_Labeled box listing_
══════════

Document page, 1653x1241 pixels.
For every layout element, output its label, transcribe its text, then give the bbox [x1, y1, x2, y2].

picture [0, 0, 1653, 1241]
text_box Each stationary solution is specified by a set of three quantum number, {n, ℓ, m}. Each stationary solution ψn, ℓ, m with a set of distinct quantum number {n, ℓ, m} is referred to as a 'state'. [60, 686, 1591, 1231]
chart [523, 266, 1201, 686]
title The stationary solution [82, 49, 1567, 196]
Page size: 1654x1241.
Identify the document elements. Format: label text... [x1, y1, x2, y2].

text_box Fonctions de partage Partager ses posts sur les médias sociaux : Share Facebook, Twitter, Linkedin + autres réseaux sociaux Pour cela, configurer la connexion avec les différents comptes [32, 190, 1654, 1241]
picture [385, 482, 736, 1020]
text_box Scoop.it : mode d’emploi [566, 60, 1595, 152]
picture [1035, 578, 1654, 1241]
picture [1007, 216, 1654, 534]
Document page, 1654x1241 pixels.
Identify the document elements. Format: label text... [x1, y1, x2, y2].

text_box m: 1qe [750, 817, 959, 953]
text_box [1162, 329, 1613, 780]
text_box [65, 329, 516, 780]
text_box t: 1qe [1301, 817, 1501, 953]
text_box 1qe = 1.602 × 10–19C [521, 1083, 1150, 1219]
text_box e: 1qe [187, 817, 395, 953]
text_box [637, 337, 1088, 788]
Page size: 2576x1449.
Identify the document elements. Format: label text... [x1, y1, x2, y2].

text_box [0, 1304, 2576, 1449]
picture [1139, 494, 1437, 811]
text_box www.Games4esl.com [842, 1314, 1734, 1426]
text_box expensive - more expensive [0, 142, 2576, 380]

══════════

_TASK STATEMENT_
Quote the listing above verbatim, from its first line through the line containing "text_box [637, 337, 1088, 788]", with both ends included.

_TASK SOLUTION_
Document page, 1653x1241 pixels.
For every layout element, output its label, transcribe its text, then give the bbox [x1, y1, x2, y2].

picture [0, 0, 1653, 1241]
text_box Each stationary solution is specified by a set of three quantum number, {n, ℓ, m}. Each stationary solution ψn, ℓ, m with a set of distinct quantum number {n, ℓ, m} is referred to as a 'state'. [60, 686, 1591, 1231]
chart [523, 266, 1201, 686]
title The stationary solution [82, 49, 1567, 196]
Page size: 1654x1241.
Identify the document elements. Format: label text... [x1, y1, x2, y2].

text_box Fonctions de partage Partager ses posts sur les médias sociaux : Share Facebook, Twitter, Linkedin + autres réseaux sociaux Pour cela, configurer la connexion avec les différents comptes [32, 190, 1654, 1241]
picture [385, 482, 736, 1020]
text_box Scoop.it : mode d’emploi [566, 60, 1595, 152]
picture [1035, 578, 1654, 1241]
picture [1007, 216, 1654, 534]
Document page, 1654x1241 pixels.
Identify the document elements. Format: label text... [x1, y1, x2, y2].

text_box m: 1qe [750, 817, 959, 953]
text_box [1162, 329, 1613, 780]
text_box [65, 329, 516, 780]
text_box t: 1qe [1301, 817, 1501, 953]
text_box 1qe = 1.602 × 10–19C [521, 1083, 1150, 1219]
text_box e: 1qe [187, 817, 395, 953]
text_box [637, 337, 1088, 788]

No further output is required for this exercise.